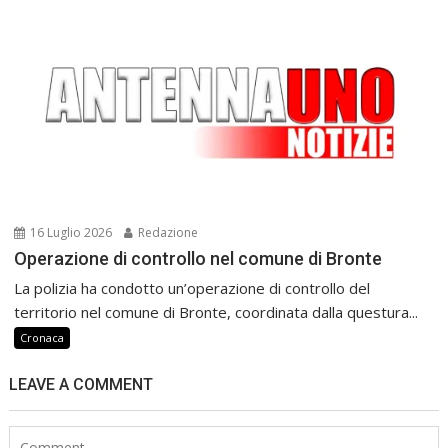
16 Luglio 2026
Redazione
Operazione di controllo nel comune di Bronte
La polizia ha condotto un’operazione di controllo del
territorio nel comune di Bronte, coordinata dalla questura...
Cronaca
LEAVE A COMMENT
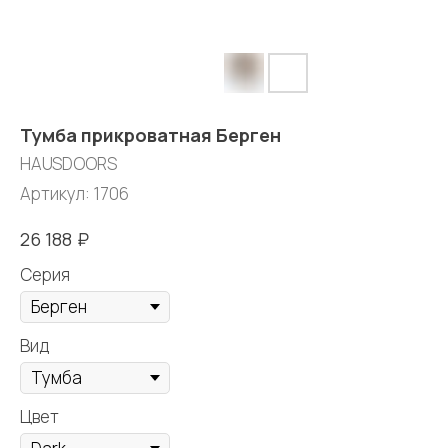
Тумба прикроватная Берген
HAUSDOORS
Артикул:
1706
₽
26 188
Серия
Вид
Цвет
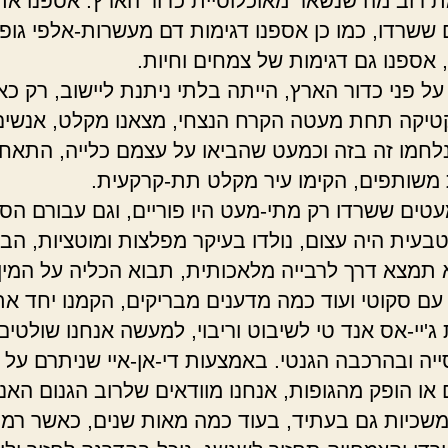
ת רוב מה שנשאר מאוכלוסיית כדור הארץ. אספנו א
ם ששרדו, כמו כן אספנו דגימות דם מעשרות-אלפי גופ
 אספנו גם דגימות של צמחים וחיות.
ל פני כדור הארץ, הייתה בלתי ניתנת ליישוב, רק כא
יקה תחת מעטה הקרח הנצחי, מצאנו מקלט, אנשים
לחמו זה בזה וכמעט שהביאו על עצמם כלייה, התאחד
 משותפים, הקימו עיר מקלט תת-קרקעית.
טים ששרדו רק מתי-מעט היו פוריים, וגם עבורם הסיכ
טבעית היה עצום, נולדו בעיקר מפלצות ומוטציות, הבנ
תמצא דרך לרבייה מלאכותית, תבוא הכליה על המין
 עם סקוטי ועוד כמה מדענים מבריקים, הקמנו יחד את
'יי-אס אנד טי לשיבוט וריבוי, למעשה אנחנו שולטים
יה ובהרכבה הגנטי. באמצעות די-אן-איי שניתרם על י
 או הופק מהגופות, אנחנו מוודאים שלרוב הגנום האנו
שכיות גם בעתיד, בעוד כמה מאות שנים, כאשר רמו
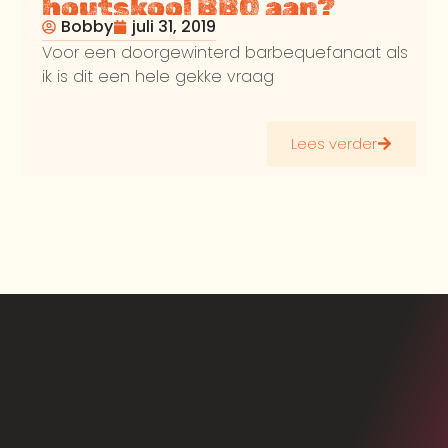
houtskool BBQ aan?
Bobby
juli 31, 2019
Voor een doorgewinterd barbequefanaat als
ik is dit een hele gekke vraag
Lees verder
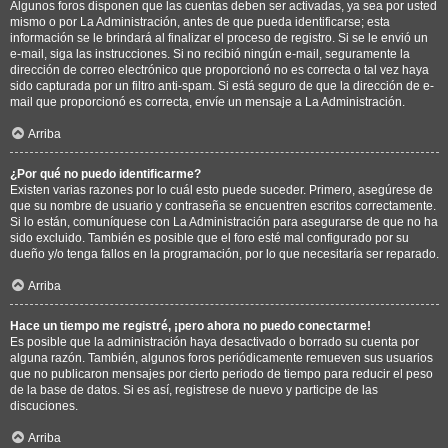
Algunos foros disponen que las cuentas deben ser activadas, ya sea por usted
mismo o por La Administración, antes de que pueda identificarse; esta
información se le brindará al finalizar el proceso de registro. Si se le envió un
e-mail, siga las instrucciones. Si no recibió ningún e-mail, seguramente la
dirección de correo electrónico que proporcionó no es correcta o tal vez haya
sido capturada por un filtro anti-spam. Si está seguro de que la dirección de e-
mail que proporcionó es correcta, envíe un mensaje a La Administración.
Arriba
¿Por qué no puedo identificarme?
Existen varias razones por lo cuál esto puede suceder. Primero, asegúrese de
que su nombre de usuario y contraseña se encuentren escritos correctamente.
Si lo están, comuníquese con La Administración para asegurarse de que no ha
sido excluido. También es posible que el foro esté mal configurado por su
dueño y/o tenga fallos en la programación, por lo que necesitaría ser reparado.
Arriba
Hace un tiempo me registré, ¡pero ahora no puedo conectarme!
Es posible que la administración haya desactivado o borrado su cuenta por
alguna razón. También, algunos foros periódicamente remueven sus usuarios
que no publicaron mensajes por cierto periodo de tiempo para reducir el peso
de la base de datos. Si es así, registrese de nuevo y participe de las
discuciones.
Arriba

Problem to work on. Could you turn the text read from every item above into one numbered list, one line per number, with blank lines skipped and the pictures left out?

Output.
1. 16 Luglio 2026
2. Redazione
3. Operazione di controllo nel comune di Bronte
4. La polizia ha condotto un’operazione di controllo del
5. territorio nel comune di Bronte, coordinata dalla questura...
6. Cronaca
7. LEAVE A COMMENT
8. Тумба прикроватная Берген
9. HAUSDOORS
10. Артикул:
11. 1706
12. ₽
13. 26 188
14. Серия
15. Вид
16. Цвет
17. ת רוב מה שנשאר מאוכלוסיית כדור הארץ. אספנו א
18. ם ששרדו, כמו כן אספנו דגימות דם מעשרות-אלפי גופ
19.  אספנו גם דגימות של צמחים וחיות.
20. ל פני כדור הארץ, הייתה בלתי ניתנת ליישוב, רק כא
21. יקה תחת מעטה הקרח הנצחי, מצאנו מקלט, אנשים
22. לחמו זה בזה וכמעט שהביאו על עצמם כלייה, התאחד
23.  משותפים, הקימו עיר מקלט תת-קרקעית.
24. טים ששרדו רק מתי-מעט היו פוריים, וגם עבורם הסיכ
25. טבעית היה עצום, נולדו בעיקר מפלצות ומוטציות, הבנ
26. תמצא דרך לרבייה מלאכותית, תבוא הכליה על המין
27.  עם סקוטי ועוד כמה מדענים מבריקים, הקמנו יחד את
28. 'יי-אס אנד טי לשיבוט וריבוי, למעשה אנחנו שולטים
29. יה ובהרכבה הגנטי. באמצעות די-אן-איי שניתרם על י
30.  או הופק מהגופות, אנחנו מוודאים שלרוב הגנום האנו
31. שכיות גם בעתיד, בעוד כמה מאות שנים, כאשר רמו
32. houtskool BBQ aan?
33. Bobby
34. juli 31, 2019
35. Voor een doorgewinterd barbequefanaat als
36. ik is dit een hele gekke vraag
37. Lees verder
38. Algunos foros disponen que las cuentas deben ser activadas, ya sea por usted
39. mismo o por La Administración, antes de que pueda identificarse; esta
40. información se le brindará al finalizar el proceso de registro. Si se le envió un
41. e-mail, siga las instrucciones. Si no recibió ningún e-mail, seguramente la
42. dirección de correo electrónico que proporcionó no es correcta o tal vez haya
43. sido capturada por un filtro anti-spam. Si está seguro de que la dirección de e-
44. mail que proporcionó es correcta, envíe un mensaje a La Administración.
45. Arriba
46. ¿Por qué no puedo identificarme?
47. Existen varias razones por lo cuál esto puede suceder. Primero, asegúrese de
48. que su nombre de usuario y contraseña se encuentren escritos correctamente.
49. Si lo están, comuníquese con La Administración para asegurarse de que no ha
50. sido excluido. También es posible que el foro esté mal configurado por su
51. dueño y/o tenga fallos en la programación, por lo que necesitaría ser reparado.
52. Arriba
53. Hace un tiempo me registré, ¡pero ahora no puedo conectarme!
54. Es posible que la administración haya desactivado o borrado su cuenta por
55. alguna razón. También, algunos foros periódicamente remueven sus usuarios
56. que no publicaron mensajes por cierto periodo de tiempo para reducir el peso
57. de la base de datos. Si es así, registrese de nuevo y participe de las
58. discuciones.
59. Arriba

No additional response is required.